__Exercise__. Copy the text of every row below word for word, leaving out the picture markers.

__Extracted information__.
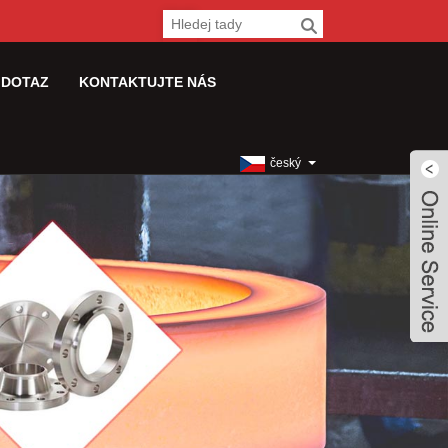
 DOTAZ
KONTAKTUJTE NÁS
český
Live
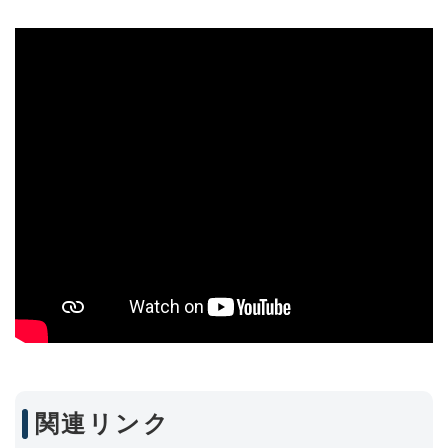
関連リンク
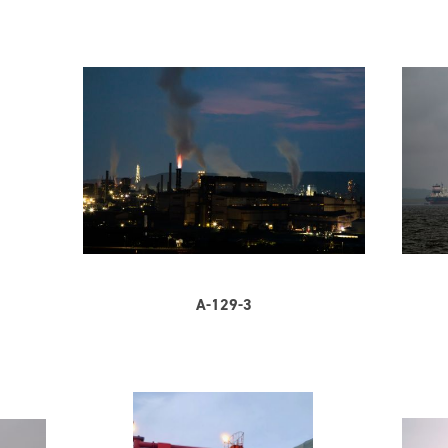
A-129-3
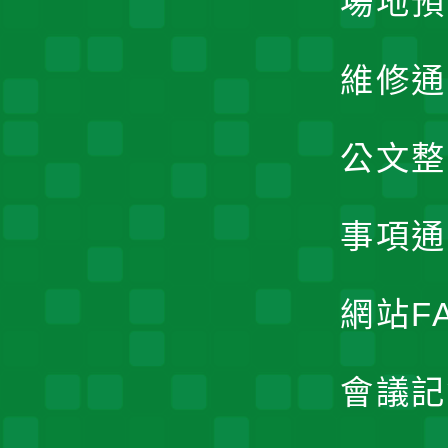
場地預
維修通
公文整
事項通
網站F
會議記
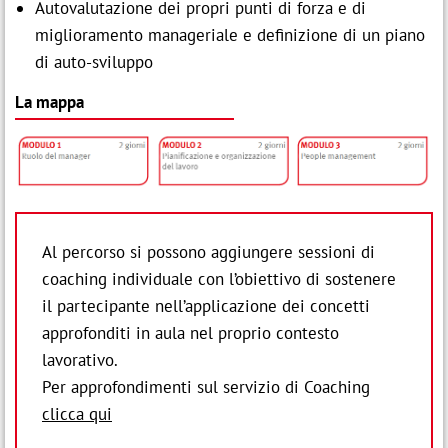
Autovalutazione dei propri punti di forza e di
miglioramento manageriale e definizione di un piano
di auto-sviluppo
La mappa
Al percorso si possono aggiungere sessioni di
coaching individuale con l’obiettivo di sostenere
il partecipante nell’applicazione dei concetti
approfonditi in aula nel proprio contesto
lavorativo.
Per approfondimenti sul servizio di Coaching
clicca qui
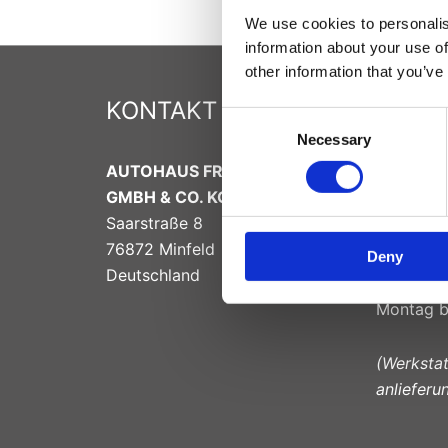
We use cookies to personalis
information about your use of
other information that you’ve
KONTAKT
ÖFFN
Consent
Necessary
Selection
Verkau
AUTOHAUS FREY
Montag bi
GMBH & CO. KG
Samstag: 
Saarstraße 8
76872 Minfeld
Deny
Deutschland
Werksta
Montag bi
(Werksta
anlieferu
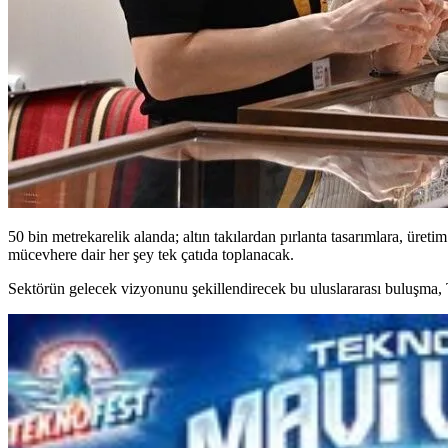
50 bin metrekarelik alanda; altın takılardan pırlanta tasarımlara, üre
mücevhere dair her şey tek çatıda toplanacak.
Sektörün gelecek vizyonunu şekillendirecek bu uluslararası buluşma, 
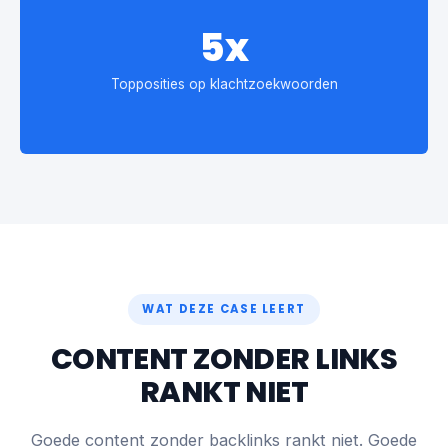
5x
Topposities op klachtzoekwoorden
WAT DEZE CASE LEERT
CONTENT ZONDER LINKS
RANKT NIET
Goede content zonder backlinks rankt niet. Goede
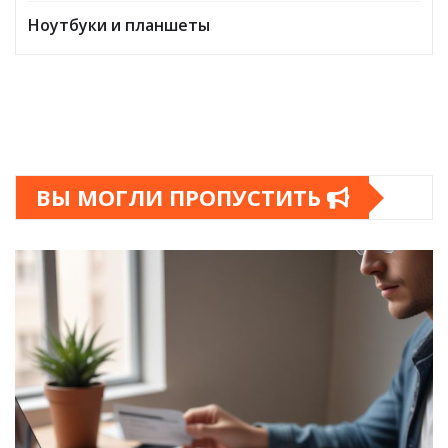
Ноутбуки и планшеты
ВЫ МОГЛИ ПРОПУСТИТЬ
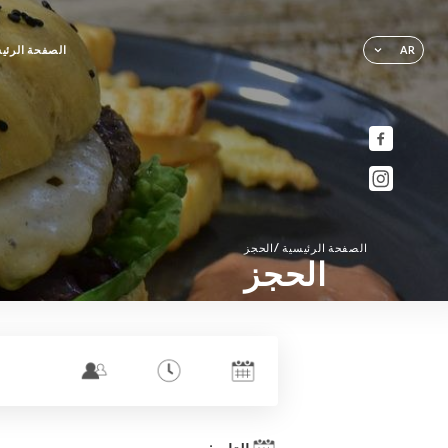
الصفحة الرئي
AR
/
الصفحة الرئيسية
الحجز
الحجز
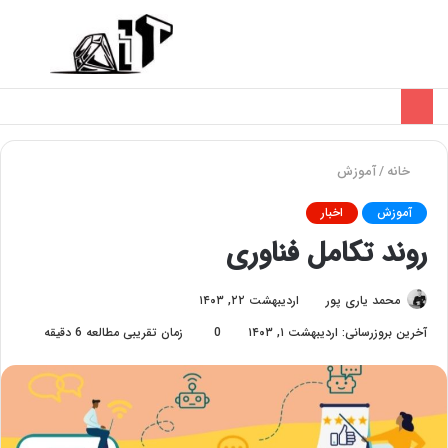
تغییر
منو
پوسته
خانه
/
آموزش
آموزش
اخبار
روند تکامل فناوری
محمد یاری پور
اردیبهشت ۲۲, ۱۴۰۳
آخرین بروزرسانی: اردیبهشت ۱, ۱۴۰۳
0
زمان تقریبی مطالعه 6 دقیقه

__Answer space__.
 DOTAZ
KONTAKTUJTE NÁS
český
Live
関連リンク
A-129-3
場地預
維修通
公文整
事項通
網站F
會議記
Autovalutazione dei propri punti di forza e di
miglioramento manageriale e definizione di un piano
di auto-sviluppo
La mappa
Al percorso si possono aggiungere sessioni di
coaching individuale con l’obiettivo di sostenere
il partecipante nell’applicazione dei concetti
approfonditi in aula nel proprio contesto
lavorativo.
Per approfondimenti sul servizio di Coaching
clicca qui
We use cookies to personalis
information about your use of
other information that you’ve
KONTAKT
ÖFFN
Consent
Necessary
Selection
Verkau
AUTOHAUS FREY
Montag bi
GMBH & CO. KG
Samstag: 
Saarstraße 8
76872 Minfeld
Deny
Deutschland
Werksta
Montag bi
(Werksta
anlieferu
50 bin metrekarelik alanda; altın takılardan pırlanta tasarımlara, üre
mücevhere dair her şey tek çatıda toplanacak.
Sektörün gelecek vizyonunu şekillendirecek bu uluslararası buluşma, 
5x
Topposities op klachtzoekwoorden
WAT DEZE CASE LEERT
CONTENT ZONDER LINKS
RANKT NIET
Goede content zonder backlinks rankt niet. Goede
Ноутбуки и планшеты
ВЫ МОГЛИ ПРОПУСТИТЬ
الصفحة الرئي
AR
/
الصفحة الرئيسية
الحجز
الحجز
تغییر
منو
پوسته
خانه
/
آموزش
آموزش
اخبار
روند تکامل فناوری
محمد یاری پور
اردیبهشت ۲۲, ۱۴۰۳
آخرین بروزرسانی: اردیبهشت ۱, ۱۴۰۳
0
زمان تقریبی مطالعه 6 دقیقه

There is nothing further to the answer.